A national government that can’t bring itself to even begin marshalling its several branches coherently to address huge issues like climate change, gun control, existential public health threats, and embedded economic and racial inequalities, can’t be expected to suddenly change its spots, especially in an area where communications/information technology has raced far ahead of any related body of law.
The foregoing being the case, concerned citizens still have the means to change things for the better, even if it takes a while. They can engage with the multitude of familiar agencies at hand in every community. Almost all of us already belong to things like civic clubs, business associations, houses of worship, school boards, professional societies, etc. and these can serve very well to swell the voices of the people to points that cannot be ignored by politicians and their parties. They can frame their concerns in the context of elected official accountability, than which there is probably no more sensitive lever. Helpful changes can start to happen when it becomes vividly apparent that, after all, people really do count in this country, and elected political office holders are supposed to serve at the pleasure of the governed.

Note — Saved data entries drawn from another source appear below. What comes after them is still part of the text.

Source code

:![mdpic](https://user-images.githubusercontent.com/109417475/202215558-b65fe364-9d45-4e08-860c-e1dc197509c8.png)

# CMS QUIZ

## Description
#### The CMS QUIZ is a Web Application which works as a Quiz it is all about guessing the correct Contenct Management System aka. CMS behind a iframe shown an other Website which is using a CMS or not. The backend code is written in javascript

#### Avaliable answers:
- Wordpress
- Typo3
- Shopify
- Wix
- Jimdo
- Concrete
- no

Throughout our history Americans have come together to defend our freedoms whenever seriously threatened. As a people we have been able to recognize external threats for what they are and come together in vigorous common cause. What we have on our hands now is something new and sinister; a nasty combination of external cyberattacks along with an internally generated misinformation war that has us divided to the point of being less able to protect our cherished freedoms.
Our representative democracy seems to be at a tangential point where, especially at policy levels, there is a prevailing attitude that holds people who disagree as enemies who must be thwarted. This condition blocks reaching the sort of common sense compromises directed toward the public good that have characterized our history. It is most surely unrealistic to hope that changing that atmosphere can be achieved by governmental top-down initiatives alone.
More promising are the possibilities envisioned and pursued locally. We have many sorts of community engagement channels, both those mentioned above and many others, to give us persuasive voices for insisting on positive change. Framing arguments in the context of how national issues are harming local well-being, and being specific about how promising hands-on initiatives can make positive local differences, seem to be a powerful way to influence better governance at all levels. Such arguments can open up new channels for accountability questions that, over time, politicians will find it increasingly hard to ignore.
I think the ball is in our court, not theirs. E PLURIBUS UNUM
Charles M. Ericson lives in Farmington. This commentary was written in collaboration with Sedona Ericson of Spokane, WA.